A special thank you to NDSS DS-AMBASSADOR™ Indrani Solomon from Tucson, Arizona for authoring today’s guest blog. Indrani is an amazing and tireless advocate for her son, Pranoy, and all people with Down syndrome!
They say a classroom is only as good as the child it does least for. So many of you would agree.
From what we understand as parents of a child with Down syndrome, students with I/DD need a solid education in life just like their neuro-typical peers, learning alongside their peers and contributing to society one day, just like their peers.
My son, Pranoy, was recognized by the Mayor and the Council-member of Oro Valley this year for promoting inclusion in the community, owing his recognition to NDSS for selecting his photo for the video at Times Square. I remember those meetings at the Town Hall where I would get to see individuals with Down syndrome in janitorial roles representing an agency through which they would get hired and I would walk in to talk about inclusion in the community. I was constantly reminded how lucky our children were to have parents like us believing in our children’s potential and helping build a brighter future for them. Even though it was all new to the Town officials, they still listened and are in the process of collaborating with NDSS to bring in inclusive programs that benefit residents with all abilities.

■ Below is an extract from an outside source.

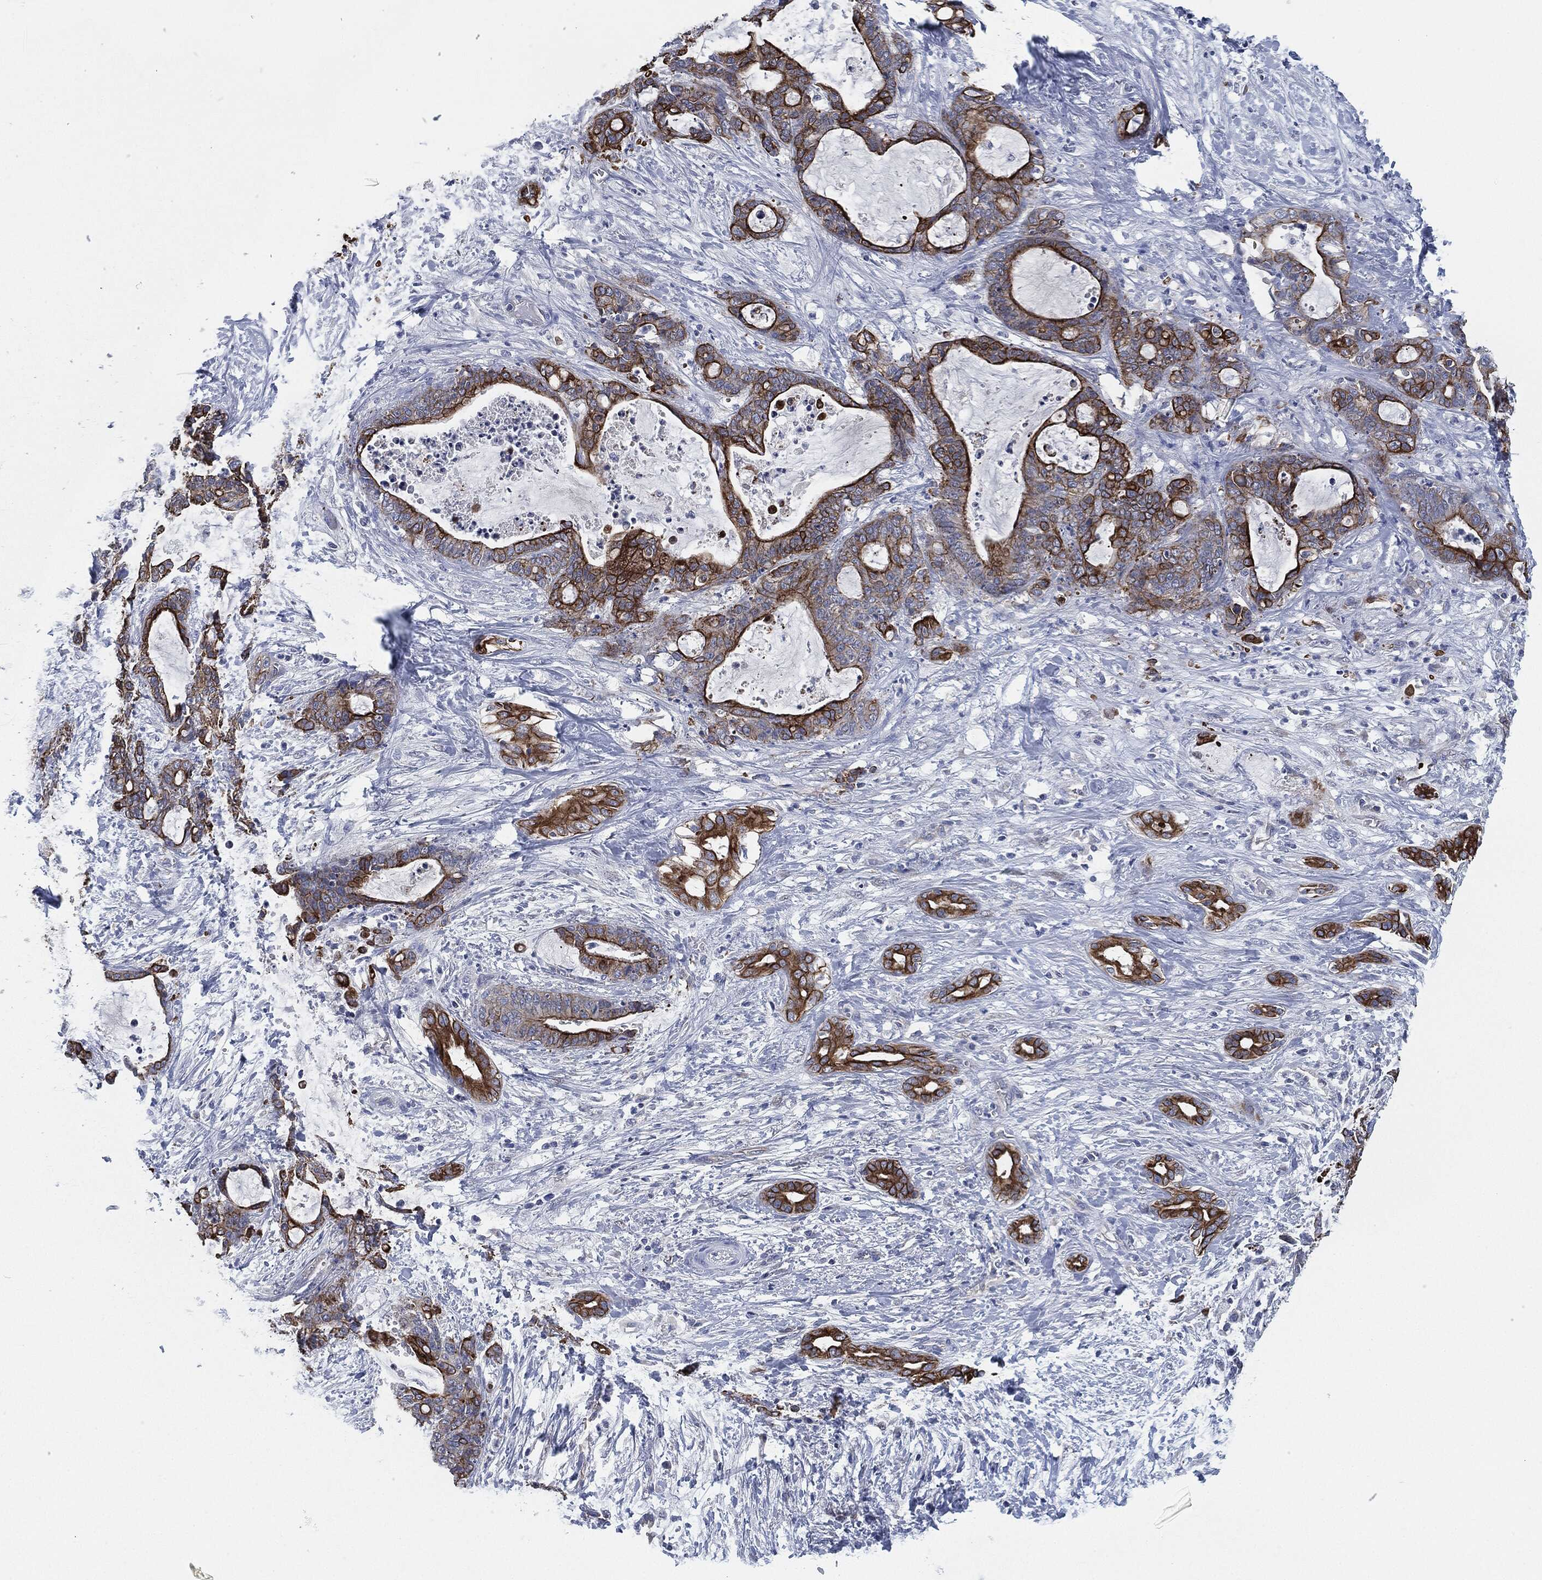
{"staining": {"intensity": "strong", "quantity": ">75%", "location": "cytoplasmic/membranous"}, "tissue": "liver cancer", "cell_type": "Tumor cells", "image_type": "cancer", "snomed": [{"axis": "morphology", "description": "Cholangiocarcinoma"}, {"axis": "topography", "description": "Liver"}], "caption": "Immunohistochemistry (IHC) (DAB (3,3'-diaminobenzidine)) staining of human liver cancer (cholangiocarcinoma) displays strong cytoplasmic/membranous protein positivity in approximately >75% of tumor cells.", "gene": "SHROOM2", "patient": {"sex": "female", "age": 73}}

The resistance and the ignorance that I get to shatter one educator at a time takes up my day (and night) in many ways. But my husband and I are firm believers of collaboration and peace – doing this in steps, treading softly but surely while we win over hearts and minds.
This year, I asked Sara Weir to help me build this foundation at my son’s school by presenting to 4th and 5th graders. Her knowledge combined with her creativity in finding the most appropriate answers to so many hands raised (young and old) was such an amazing experience for each of us.
A lot of parents came forward to thank me for the presentation – proving these 4th and 5th grade students did share their experience at the dinner table. A couple of them wanted to know the type of Down syndrome Pranoy had. Some of them got to learn their own friends did not like science as much as they did. Some of them wanted to sit at lunch with Pranoy. The questions they asked and the answers Sara came up with made the school library a promising ground for future thinkers, teachers, doctors, lawyers, scientists, artists, activists, legislators, police officers – the list goes on.
What stuck with me was why the math teacher suddenly asked about the Alzheimer’s connection – primarily to think no matter what you do, Alzheimer’s kills this population sooner or later. While Tucson really has a lot of catching up to do, I wish I could change their perception somehow, after all, it is all about keeping the brain active and the heart happy from the get go – and that is what inclusion really is in a nutshell: acceptance and opportunities.
Pranoy’s basketball league coach wanted all eight kids back on his team next season so when I jokingly said that he was being brave by wanting someone kicking water bottles, back on his team again, his thoughtful response was, “that keeps me alert.” This speaks volumes especially when I am surrounded mostly by decision makers in the education field who want change but don’t want to change.
I count my blessings every day. Pranoy’s current reading teacher did not want him in his class a few years ago when she was teaching 2nd grade because she didn’t have the right support system to offer. Fast forward, she has become his favorite teacher, he’s now wanting us to invite her to a beach vacation. At collaboration meetings, she thinks out of the box paving the way for the other subject matter experts to think creatively and believe in Pranoy’s ability to learn as any other.
Thank you, Sara, for the awareness you have created here in Copper Creek Elementary. Even though we were faced with resistance and ignorance, please know that you emerged as a true leader in spreading love for all children with Down syndrome and helping peers understand how important it is to save for one’s future, embrace diversity and learn firsthand how all of us deserve the same chances in life amidst our differences.